VOCs from a gas furnace come from two sources. First, incomplete combustion of the natural gas can produce small amounts of VOCs (mostly methane and ethane that escape unburned). Second, VOCs from the charge (lubricants, machining oils, paint, plastic) volatilize when the charge is heated. The VOCs from the charge are often the larger source.


VOC emissions are regulated through air permits. The limits depend on the jurisdiction, but typical limits are 10 to 50 mg per cubic meter of flue gas, or 90 percent destruction efficiency for an afterburner.


The control technologies for VOCs depend on the source. For combustion VOCs, proper burner tuning is the main control. For charge VOCs, the furnace has to either burn them in the combustion chamber (with adequate temperature and residence time) or capture them with an afterburner.


An afterburner is a small combustion chamber downstream of the main furnace.

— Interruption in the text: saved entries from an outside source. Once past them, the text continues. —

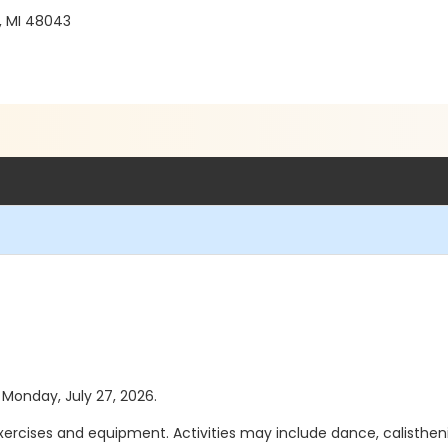
, MI 48043
s Monday, July 27, 2026.
exercises and equipment. Activities may include dance, calisthen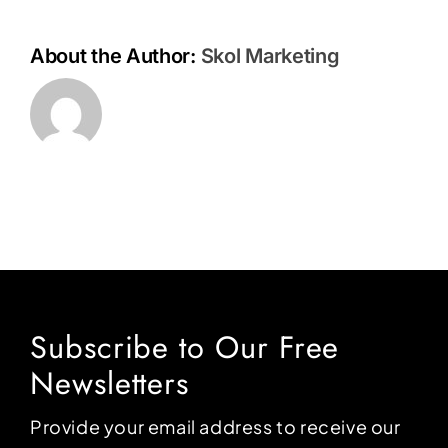
About the Author:
Skol Marketing
Subscribe to Our Free
Newsletters
Provide your email address to receive our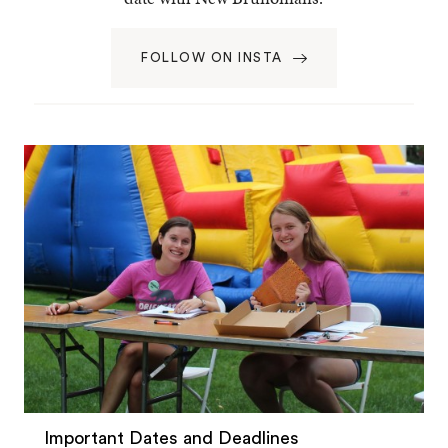
FOLLOW ON INSTA
Important Dates and Deadlines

The afterburner burns the VOCs at 700 to 900 degrees C with a residence time of 0.5 to 2 seconds. Afterburners are common on heat treatment furnaces that process oily or painted parts. They are also common on aluminum melting furnaces, where the organics from the charge need to be controlled.


The continuous emissions monitoring (CEMS) question.


A large gas furnace (typically above 10 to 50 MMBtu/hr input) may be required to install a CEMS - a continuous emissions monitoring system that measures NOx, CO, O2, and flow on the stack, and reports the data to the regulatory agency. The CEMS is expensive ($200,000 to $1,000,000 installed) and requires ongoing maintenance and calibration.


A CEMS is not just a regulatory burden. The data is also valuable for process control - the operator can see the NOx trend, the CO trend, and the excess air level, and adjust the burners for optimal performance. A well-maintained CEMS is a process tool as well as a compliance tool.


The compliance cost.


For a 5 to 20 MMBtu/hr heat treatment furnace, the compliance cost for NOx and CO control is typically $20,000 to $100,000 in capital (low-NOx burners) plus $5,000 to $20,000 per year in operating cost (slightly higher fuel consumption, burner maintenance, and reporting). For a furnace requiring SCR, the capital cost is $500,000 to $2,000,000 and the operating cost is $50,000 to $200,000 per year.


The compliance cost is a real operating expense. Operators should budget for it when comparing furnace options. A gas furnace with full emissions control might have a higher total cost than an electric furnace in a region with a clean grid, even if the gas is cheaper per kWh.


The future of gas furnace emissions.


The trend is toward tighter limits. Most jurisdictions are tightening NOx limits on industrial sources by 20 to 50 percent over the next 5 to 10 years. The technology to comply is available (low-NOx burners, SCR), but the cost is going up.